Élections - La Caisse: parlons-en!

L'affaire de la CDPQ — le scandale

Depuis quelques jours, les chefs des trois principaux partis politiques et plusieurs experts ont émis des opinions divergentes sur la pertinence de dévoiler les rendements de la Caisse de dépôt à cette étape de la crise... et de la campagne électorale. Loin de repousser le sujet, il faut en parler ouvertement.
Sans connaître l'ampleur exacte des pertes subies cette année par la Caisse de dépôt et placement, on peut présumer qu'elles atteignent quelques dizaines de milliards de dollars. S'agit-il de 20, de 30 ou de 40 milliards par rapport à un actif net de 155 milliards en début d'année? À cause de la loi, ou grâce à elle, nous ne connaîtrons la réponse qu'en février. D'ici là, bien de l'eau aura coulé sous les ponts, mais la probabilité est forte que ces résultats varient beaucoup malgré les corrections épisodiques à la hausse, comme celles d'hier et de vendredi dernier.
En temps normal, personne ne trouve à redire au fait que la Caisse ne divulgue ses résultats qu'une fois l'an. Si certains souhaiteraient qu'il en soit autrement, c'est que nous sommes en campagne électorale. Car même s'il est de pratique courante pour d'autres caisses de retraite de fournir des résultats trimestriels, cette façon de faire peut aussi avoir l'effet pervers d'inciter les gestionnaires à poser des gestes encore plus risqués pour mieux paraître à court terme.
Cela dit, on peut quand même se permettre de discuter ouvertement de l'opportunité de modifier la loi, voire de remettre en cause le type de placements et le niveau de risques autorisés par la Loi.
Au cours des cinq dernières années, la Caisse de dépôt a vu l'actif de ses déposants doubler pour passer de 77,7 à 155,4 milliards, en partie à cause des nouvelles cotisations des déposants (+14,5 milliards), mais surtout grâce à ses rendements ( +63,2 milliards$).
En revanche, c'est aussi à cause du niveau de risque élevé, et de mauvais placements dans les papiers commerciaux, que la crise actuelle fait si mal.
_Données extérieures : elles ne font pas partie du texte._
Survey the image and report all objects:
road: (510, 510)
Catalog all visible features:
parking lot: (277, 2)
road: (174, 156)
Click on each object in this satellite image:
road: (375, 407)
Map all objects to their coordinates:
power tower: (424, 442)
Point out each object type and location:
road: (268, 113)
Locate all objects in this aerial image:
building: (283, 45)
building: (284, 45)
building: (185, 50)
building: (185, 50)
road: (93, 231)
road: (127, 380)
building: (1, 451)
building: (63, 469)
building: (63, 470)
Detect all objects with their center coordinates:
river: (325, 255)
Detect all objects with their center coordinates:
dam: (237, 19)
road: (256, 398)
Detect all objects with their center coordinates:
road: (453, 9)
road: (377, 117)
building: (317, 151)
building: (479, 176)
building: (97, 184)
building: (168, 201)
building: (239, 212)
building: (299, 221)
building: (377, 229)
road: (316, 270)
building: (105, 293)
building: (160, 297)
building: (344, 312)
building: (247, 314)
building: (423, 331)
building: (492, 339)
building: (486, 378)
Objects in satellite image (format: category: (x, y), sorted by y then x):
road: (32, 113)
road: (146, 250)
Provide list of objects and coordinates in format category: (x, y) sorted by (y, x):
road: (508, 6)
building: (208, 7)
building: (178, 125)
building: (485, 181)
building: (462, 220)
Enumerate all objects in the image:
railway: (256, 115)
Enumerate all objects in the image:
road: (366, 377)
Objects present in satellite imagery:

Sur une plus longue période, disons une dizaine d'années, la situation ne sera donc pas dramatique si les revers récents ne sont que très passagers, comme ce fut le cas lors de l'explosion de la bulle des titres de technologie en 2000. Mais si la récession mondiale perdure, la Caisse aura besoin de plusieurs années pour seulement renflouer ses coffres, avant de générer le rendement moyen d'au moins 7 % indispensable pour répondre aux besoins de ses déposants à long terme.
Cette situation n'est pas sans conséquence. Par exemple, l'été dernier, sans même prendre en compte la crise financière, la Régie des rentes faisait savoir qu'elle entendait demander une hausse de ses cotisations afin de seulement maintenir les avantages de l'actuel régime à long terme. De combien seront ces hausses si les rendements attendus de la Caisse ne sont pas au rendez-vous au cours des trois ou quatre prochaines années? Même chose pour la CSST et la Société de l'assurance automobile dont les primes sont aussi calculées en tenant compte des rendements attendus de la Caisse de dépôt?
Que dire aussi du fameux Fonds des générations créé en 2006 pour réduire la dette du Québec? Parce qu'il devait être plus rentable d'investir à 10 % de rendement annuel que d'économiser 5 % en intérêts sur la dette, Québec a confié l'argent de ce fonds à la Caisse de dépôt au lieu de rembourser les emprunts contractés par le passé. Selon le ministère des Finances, le fonds devrait contenir 1,9 milliard de dollars en mars prochain, mais, au rythme où vont les choses, il ne serait pas surprenant de se retrouver avec un demi-milliard de moins à cette date.
La question se pose: faut-il continuer d'investir dans un fonds au lieu de rembourser la dette?
Les situations de crise sont toujours difficiles, mais elles sont aussi des occasions de remise en cause des façons de faire du passé. Que l'on aime ou pas, les partis d'opposition ont raison de questionner le gouvernement sortant, y compris au sujet de la Caisse de dépôt dont les résultats auront des conséquences importantes sur l'avenir financier des Québécois.